■ WHAT NEEDS TO BE DONE ■
Give the lines of the items below as a JSON list of strings, one per line and without blank lines. Begin at the first line and stop after the line that contains "family: Plantaginaceae".

*** RECORDS PROVIDED

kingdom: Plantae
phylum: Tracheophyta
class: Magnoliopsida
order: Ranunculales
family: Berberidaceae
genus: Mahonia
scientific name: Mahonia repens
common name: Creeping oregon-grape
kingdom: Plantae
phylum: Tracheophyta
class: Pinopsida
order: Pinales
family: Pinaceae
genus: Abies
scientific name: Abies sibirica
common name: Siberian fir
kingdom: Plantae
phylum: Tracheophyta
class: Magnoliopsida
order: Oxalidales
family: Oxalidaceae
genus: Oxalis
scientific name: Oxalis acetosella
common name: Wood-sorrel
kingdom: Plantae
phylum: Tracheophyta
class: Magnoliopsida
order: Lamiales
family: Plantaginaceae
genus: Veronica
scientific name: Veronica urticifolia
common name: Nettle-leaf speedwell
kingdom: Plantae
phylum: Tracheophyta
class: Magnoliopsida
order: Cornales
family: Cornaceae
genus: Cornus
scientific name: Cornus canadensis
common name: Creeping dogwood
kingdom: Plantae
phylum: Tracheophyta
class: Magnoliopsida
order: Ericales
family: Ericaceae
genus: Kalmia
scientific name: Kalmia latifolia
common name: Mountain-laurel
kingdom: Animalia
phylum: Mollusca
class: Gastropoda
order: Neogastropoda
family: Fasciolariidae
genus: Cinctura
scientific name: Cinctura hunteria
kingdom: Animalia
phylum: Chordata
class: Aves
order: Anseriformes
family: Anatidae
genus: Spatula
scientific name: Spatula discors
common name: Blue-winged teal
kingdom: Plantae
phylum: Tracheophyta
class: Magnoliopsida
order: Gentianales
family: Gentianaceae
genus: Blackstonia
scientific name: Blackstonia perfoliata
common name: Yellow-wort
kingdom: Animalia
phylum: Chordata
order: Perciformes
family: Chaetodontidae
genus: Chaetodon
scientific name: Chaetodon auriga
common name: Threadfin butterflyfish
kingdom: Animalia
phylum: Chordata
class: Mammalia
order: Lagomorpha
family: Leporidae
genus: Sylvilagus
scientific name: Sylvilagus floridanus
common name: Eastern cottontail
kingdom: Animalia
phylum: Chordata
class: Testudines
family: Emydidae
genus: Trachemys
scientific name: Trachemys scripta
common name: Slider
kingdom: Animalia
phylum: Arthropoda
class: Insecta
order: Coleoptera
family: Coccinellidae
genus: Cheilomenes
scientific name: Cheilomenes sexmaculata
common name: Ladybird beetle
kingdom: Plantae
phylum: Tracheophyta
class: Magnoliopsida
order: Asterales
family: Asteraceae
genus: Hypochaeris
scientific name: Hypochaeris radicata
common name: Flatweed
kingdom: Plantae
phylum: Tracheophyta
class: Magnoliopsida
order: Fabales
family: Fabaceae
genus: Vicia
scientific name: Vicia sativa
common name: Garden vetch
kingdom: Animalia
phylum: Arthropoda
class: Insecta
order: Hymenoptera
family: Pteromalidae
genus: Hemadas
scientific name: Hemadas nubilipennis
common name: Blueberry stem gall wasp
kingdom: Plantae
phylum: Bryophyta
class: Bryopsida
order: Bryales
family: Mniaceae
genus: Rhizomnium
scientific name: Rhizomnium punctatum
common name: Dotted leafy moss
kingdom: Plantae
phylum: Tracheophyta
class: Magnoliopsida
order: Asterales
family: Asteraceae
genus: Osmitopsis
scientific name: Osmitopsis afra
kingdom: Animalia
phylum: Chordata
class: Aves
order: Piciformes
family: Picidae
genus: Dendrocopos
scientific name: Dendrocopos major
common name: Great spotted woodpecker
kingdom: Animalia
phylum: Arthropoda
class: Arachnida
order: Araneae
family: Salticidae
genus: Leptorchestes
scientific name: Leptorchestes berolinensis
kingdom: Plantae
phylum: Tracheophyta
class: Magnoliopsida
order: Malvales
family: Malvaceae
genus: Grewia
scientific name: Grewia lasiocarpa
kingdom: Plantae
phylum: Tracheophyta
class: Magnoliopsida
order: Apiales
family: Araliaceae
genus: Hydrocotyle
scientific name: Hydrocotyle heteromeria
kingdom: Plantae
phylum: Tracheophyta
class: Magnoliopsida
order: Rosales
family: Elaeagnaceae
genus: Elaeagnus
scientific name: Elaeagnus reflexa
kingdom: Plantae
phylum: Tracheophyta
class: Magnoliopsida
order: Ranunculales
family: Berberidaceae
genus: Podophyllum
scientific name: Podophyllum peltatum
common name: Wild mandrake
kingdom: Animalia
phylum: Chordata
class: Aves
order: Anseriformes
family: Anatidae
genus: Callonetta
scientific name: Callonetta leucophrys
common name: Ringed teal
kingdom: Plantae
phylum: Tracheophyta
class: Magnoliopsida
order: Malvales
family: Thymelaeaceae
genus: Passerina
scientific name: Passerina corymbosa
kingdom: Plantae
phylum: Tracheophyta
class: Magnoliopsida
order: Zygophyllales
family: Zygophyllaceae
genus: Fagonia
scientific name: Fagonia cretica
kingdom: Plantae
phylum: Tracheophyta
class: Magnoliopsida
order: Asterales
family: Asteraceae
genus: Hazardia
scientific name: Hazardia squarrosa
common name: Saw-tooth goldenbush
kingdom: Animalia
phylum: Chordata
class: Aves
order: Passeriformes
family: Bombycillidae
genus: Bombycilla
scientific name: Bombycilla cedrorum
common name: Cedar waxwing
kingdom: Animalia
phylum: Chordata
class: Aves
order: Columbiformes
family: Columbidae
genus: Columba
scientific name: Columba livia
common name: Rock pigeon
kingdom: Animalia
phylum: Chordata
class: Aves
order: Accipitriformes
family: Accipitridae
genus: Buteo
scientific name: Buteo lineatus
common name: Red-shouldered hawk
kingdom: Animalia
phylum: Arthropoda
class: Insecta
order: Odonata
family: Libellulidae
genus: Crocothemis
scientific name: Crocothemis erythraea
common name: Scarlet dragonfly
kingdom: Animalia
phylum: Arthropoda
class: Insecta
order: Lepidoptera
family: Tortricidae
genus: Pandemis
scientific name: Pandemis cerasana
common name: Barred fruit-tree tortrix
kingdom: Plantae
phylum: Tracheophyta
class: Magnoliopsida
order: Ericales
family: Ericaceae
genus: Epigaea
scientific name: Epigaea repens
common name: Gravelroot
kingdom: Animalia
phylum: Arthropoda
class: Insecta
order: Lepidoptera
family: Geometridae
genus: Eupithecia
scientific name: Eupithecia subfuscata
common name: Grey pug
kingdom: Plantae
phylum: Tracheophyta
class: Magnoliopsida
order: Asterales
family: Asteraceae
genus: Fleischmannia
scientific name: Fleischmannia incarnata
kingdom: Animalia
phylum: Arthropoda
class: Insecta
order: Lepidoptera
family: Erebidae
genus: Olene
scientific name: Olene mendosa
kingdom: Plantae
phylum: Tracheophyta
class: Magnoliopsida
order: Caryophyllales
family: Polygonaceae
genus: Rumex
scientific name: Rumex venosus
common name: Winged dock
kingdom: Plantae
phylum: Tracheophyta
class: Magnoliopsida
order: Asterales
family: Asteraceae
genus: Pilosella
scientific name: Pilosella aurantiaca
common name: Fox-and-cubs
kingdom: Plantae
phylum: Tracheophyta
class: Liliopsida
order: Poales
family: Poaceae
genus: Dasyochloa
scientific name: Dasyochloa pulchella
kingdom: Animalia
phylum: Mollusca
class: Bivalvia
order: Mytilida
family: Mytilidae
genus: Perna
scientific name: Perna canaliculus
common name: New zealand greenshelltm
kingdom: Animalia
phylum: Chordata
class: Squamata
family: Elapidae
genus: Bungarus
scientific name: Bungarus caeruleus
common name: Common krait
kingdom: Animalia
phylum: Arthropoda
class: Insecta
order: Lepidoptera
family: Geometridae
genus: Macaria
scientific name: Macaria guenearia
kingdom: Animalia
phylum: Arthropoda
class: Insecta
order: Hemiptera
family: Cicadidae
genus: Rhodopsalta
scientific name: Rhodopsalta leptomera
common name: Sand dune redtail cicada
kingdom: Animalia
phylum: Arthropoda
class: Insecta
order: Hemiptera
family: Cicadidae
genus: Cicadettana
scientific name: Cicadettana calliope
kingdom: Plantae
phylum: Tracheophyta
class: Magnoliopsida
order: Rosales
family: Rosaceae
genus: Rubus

******

■ OUTPUT OF THE TASK ■
[
  "kingdom: Plantae",
  "phylum: Tracheophyta",
  "class: Magnoliopsida",
  "order: Ranunculales",
  "family: Berberidaceae",
  "genus: Mahonia",
  "scientific name: Mahonia repens",
  "common name: Creeping oregon-grape",
  "kingdom: Plantae",
  "phylum: Tracheophyta",
  "class: Pinopsida",
  "order: Pinales",
  "family: Pinaceae",
  "genus: Abies",
  "scientific name: Abies sibirica",
  "common name: Siberian fir",
  "kingdom: Plantae",
  "phylum: Tracheophyta",
  "class: Magnoliopsida",
  "order: Oxalidales",
  "family: Oxalidaceae",
  "genus: Oxalis",
  "scientific name: Oxalis acetosella",
  "common name: Wood-sorrel",
  "kingdom: Plantae",
  "phylum: Tracheophyta",
  "class: Magnoliopsida",
  "order: Lamiales",
  "family: Plantaginaceae"
]